Ho cercato di dimostrare nella mia prima risposta che quella che tu correttamente chiami “privatizzazione della vita sociale”, oggi minimo comun denominatore di tutte le destre e di tutte le sinistre istituzionali (ma anche culturali, editoriali, giornalistiche ed universitarie), trova la sua radice ultima nella prevalenza progressiva del modello dell’empirismo inglese sul modello dell’idealismo tedesco, e che fino a quando questa prevalenza non sarà rovesciata saremo condannati a muoverci in un mondo di simulazioni e di chiacchiere secondarie, infarcito di moralisti, giornalisti, magistrati e soprattutto puttane e travestiti.

In questa seconda risposta, dopo aver dedicato la prima agli aspetti storici principali, mi limiterò ad esaminare il “lato sinistro” di questa convergenza al modello liberale dalla riproduzione sociale. Il discorso sarebbe lunghissimo, ma lo limiterò a discutere le tesi di quattro soli studiosi, e cioè Amadeo Bordiga, fondatore nel 1921 del comunismo italiano, Augusto Del Noce, grande filosofo cattolico italiano, ed infine la tesi dei due sociologi francesi Luc Boltanski ed Eve Chiapello.

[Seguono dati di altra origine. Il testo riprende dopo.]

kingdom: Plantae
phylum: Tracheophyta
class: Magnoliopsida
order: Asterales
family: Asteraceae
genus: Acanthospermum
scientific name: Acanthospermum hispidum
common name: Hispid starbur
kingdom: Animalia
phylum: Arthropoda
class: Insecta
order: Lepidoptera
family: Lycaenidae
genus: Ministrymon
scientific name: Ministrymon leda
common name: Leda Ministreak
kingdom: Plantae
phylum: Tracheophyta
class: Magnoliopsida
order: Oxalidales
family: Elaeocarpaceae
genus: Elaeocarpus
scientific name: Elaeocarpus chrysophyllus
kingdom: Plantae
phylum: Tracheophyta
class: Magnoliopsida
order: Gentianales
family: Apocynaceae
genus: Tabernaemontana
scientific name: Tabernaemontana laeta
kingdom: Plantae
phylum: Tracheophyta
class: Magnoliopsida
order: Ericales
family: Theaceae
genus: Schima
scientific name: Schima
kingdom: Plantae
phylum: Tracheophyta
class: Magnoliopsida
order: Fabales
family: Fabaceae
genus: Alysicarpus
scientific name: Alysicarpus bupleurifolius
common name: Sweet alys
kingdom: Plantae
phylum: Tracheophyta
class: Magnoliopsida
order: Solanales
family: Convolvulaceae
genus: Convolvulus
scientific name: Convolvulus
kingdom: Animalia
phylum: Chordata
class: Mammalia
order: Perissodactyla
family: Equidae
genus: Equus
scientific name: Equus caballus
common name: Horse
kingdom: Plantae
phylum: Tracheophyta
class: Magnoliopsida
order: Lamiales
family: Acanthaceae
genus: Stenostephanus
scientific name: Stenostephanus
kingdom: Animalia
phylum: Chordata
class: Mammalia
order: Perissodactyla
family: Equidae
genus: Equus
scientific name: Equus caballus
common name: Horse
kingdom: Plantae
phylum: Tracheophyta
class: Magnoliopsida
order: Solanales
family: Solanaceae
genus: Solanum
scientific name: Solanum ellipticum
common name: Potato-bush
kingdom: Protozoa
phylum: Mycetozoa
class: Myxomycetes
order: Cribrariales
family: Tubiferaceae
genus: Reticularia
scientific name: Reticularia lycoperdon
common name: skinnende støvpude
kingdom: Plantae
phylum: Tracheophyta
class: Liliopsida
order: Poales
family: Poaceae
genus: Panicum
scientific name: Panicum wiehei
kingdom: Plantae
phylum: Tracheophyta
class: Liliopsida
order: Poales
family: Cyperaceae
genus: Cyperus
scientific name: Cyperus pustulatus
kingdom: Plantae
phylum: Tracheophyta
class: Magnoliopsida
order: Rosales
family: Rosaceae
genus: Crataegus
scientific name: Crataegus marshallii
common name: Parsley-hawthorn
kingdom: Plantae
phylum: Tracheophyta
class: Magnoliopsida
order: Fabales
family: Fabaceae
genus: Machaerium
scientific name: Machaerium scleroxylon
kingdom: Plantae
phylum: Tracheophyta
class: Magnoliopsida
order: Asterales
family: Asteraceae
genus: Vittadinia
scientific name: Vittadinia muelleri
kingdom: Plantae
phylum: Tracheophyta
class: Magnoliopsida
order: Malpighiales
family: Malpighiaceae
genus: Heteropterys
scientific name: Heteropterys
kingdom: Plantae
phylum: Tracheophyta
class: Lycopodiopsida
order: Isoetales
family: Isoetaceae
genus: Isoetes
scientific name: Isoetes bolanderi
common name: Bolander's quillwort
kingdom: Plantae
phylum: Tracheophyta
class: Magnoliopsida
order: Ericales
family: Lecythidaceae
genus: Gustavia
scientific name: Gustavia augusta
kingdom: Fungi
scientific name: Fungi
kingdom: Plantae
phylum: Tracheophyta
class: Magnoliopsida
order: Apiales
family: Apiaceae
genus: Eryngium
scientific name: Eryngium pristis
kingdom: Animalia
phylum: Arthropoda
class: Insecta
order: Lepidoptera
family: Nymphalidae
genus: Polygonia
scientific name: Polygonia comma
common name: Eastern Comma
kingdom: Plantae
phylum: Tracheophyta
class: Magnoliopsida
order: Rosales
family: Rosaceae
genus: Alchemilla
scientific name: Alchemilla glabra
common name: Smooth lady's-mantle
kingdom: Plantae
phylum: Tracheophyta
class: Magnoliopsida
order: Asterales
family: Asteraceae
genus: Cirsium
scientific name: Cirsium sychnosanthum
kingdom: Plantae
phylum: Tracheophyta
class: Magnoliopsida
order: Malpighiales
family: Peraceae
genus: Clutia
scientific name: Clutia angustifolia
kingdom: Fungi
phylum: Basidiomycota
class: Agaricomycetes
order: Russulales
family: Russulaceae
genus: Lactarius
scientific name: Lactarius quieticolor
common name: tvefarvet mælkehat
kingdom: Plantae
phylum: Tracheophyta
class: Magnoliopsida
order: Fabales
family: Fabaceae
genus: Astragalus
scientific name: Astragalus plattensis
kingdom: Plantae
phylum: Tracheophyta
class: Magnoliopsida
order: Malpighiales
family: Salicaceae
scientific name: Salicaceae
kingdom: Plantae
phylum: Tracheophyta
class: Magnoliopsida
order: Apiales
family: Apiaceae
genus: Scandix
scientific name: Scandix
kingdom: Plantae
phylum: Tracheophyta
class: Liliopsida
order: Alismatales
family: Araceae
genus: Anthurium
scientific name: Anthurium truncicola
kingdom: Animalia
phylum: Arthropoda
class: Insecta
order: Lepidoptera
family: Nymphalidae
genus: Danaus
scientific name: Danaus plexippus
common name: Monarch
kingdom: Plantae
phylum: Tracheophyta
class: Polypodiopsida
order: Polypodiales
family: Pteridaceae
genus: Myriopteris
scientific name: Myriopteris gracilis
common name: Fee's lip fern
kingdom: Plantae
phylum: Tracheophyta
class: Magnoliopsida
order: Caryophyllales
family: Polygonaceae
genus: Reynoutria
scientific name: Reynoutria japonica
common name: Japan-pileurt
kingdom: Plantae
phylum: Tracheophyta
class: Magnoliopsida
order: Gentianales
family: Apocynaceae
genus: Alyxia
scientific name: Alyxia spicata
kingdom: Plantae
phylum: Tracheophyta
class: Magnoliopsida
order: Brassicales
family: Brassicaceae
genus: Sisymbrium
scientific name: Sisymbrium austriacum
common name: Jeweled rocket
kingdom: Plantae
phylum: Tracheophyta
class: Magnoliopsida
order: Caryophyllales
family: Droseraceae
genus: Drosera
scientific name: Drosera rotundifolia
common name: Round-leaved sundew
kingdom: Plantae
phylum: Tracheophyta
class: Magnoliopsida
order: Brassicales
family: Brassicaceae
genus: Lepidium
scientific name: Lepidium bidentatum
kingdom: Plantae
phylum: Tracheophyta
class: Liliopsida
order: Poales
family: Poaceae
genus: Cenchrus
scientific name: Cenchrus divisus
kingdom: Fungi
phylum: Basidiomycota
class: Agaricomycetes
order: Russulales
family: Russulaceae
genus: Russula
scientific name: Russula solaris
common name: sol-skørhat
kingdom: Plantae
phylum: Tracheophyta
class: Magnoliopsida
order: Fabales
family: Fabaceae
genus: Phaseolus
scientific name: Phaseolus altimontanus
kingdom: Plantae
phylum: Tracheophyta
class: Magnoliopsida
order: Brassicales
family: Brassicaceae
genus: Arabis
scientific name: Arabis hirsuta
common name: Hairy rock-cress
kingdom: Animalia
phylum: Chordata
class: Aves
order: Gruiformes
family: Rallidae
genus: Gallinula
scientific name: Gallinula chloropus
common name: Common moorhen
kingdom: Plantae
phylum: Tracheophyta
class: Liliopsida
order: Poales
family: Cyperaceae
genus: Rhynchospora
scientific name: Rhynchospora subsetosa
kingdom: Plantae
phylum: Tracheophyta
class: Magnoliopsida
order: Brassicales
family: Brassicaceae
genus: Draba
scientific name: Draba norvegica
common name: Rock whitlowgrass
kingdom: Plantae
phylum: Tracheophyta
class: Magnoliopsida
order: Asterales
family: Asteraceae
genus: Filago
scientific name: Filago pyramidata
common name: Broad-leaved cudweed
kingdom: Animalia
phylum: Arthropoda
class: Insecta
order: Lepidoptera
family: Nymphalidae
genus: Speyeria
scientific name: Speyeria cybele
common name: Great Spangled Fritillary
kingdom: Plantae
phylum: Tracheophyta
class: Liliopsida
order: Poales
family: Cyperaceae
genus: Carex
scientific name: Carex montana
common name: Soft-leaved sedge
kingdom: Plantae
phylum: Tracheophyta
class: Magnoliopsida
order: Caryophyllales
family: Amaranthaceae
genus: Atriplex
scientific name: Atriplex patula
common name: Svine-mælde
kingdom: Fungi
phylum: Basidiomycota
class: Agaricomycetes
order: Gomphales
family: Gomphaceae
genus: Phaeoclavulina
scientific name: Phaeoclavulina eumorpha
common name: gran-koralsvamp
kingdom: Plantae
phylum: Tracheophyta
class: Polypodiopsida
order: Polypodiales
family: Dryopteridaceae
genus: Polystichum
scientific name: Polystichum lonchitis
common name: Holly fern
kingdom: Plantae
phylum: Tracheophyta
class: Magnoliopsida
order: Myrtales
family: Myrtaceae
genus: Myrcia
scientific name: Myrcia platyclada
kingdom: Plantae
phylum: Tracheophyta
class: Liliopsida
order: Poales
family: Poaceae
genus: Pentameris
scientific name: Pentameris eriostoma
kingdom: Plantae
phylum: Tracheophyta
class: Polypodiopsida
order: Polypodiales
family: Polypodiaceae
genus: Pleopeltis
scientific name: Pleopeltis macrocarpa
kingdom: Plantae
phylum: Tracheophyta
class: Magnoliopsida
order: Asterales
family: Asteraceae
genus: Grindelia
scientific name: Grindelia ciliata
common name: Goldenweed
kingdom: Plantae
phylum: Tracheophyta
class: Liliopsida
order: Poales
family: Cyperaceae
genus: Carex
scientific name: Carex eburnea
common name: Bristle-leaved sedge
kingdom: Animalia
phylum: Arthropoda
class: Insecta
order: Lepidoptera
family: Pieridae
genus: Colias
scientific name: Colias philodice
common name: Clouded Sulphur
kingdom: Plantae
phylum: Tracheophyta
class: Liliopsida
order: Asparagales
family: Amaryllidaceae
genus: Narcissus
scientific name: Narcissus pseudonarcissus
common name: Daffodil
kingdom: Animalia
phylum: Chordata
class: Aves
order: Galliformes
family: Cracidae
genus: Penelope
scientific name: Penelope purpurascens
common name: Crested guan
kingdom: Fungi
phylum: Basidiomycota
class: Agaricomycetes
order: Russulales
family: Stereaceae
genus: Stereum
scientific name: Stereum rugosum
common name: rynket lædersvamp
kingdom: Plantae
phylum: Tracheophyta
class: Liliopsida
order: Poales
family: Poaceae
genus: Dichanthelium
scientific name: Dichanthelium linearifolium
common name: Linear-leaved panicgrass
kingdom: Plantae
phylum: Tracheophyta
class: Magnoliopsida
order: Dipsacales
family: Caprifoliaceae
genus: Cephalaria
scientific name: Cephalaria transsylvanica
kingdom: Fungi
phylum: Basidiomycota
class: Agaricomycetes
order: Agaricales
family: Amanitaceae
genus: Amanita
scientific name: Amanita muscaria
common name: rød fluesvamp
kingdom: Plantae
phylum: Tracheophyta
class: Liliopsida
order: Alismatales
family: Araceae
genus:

Non è certamente questa la sede per un bilancio storico e teorico dell’attività di Amadeo Bordiga (1889-1970), che resta una delle figure più interessanti dell’intero novecento italiano se non altro perchè visse all’insegna della solitudine dell’incomprensione delle maggioranze conformiste che si credono informate ed intelligenti. Qui segnalerò un unico aspetto del suo pensiero, il rifiuto di incorporare la critica al capitalismo, all’interno dell’antifascismo, e soprattutto la piena comprensione del fatto che di per sé l’antifascismo (particolarmente quando diventa una “religione civile” cerimoniale di legittimazione in conclamata assenza di fascismo propriamente detto) è sempre e soltanto una forma di liberalismo, sia pure di “sinistra”, ed è pertanto impossibile fondare sull’antifascismo il socialismo ed il comunismo. Quanto dico non ha ovviamente nulla a che fare con la legittima valutazione storica e storiografica sia dei fascismi (al plurale) sia degli antifascismi (al plurale), ma deve essere ferreamente limitato al solo contenuto della tesi bordighiana, per cui l’antifascismo è sempre e soltanto una variante ideologica del liberalismo, ed in esso deve inevitabilmente cadere prima o poi in modo gravitazionale. Per capire la tesi di Bordiga è necessario, soprattutto in Italia, un doloroso riorientamento gestaltico globale, in quanto in superficie le cose sembrano proprio essere rovesciate, dal momento che dopo il 1945 l’antifascismo è stato praticato soprattutto come copertura e mascheramento ideologico di legittimazione del comunismo italiano, consapevole della ristrettezza della sua base di consenso in base a cose come la dittatura del proletariato o il sociologismo operaista. Ma questa, appunto, è la superficie e non la profondità. In realtà

l’insistenza sul minimo comun denominatore antifascista del patto costituzionale degli ita- liani non portava che superficialmente ad una legittimazione dei comunisti, visti come parte integrante e maggioritaria del partigianato resistenziale antifascista, in quanto agiva in profondità (e gli ultimi decenni lo hanno dimostrato senza ombra di dubbio) come critica di tutte le “dittature” e come apologia del solo sistema liberale. La logica dell’antifascismo non portava dunque verso Lenin e neppure verso Gramsci, ma portava inevitabilmente verso la teoria delle regole del gioco di Norberto Bobbio o verso la critica del totalitarismo di Hannah Arendt. Soltanto il lungo periodo nella storia permette di giudicare veramente la preveggenza strategica delle grandi ipotesi teoriche, e oggi (2011) possiamo dire che il rifiuto dell’antifascismo di Bordiga era appunto preveggente, perchè intuiva precocemente il nesso organico fra antifascismo e liberalismo, al di là delle congiunturali strategie di legittimazione del PCI fino al 1991.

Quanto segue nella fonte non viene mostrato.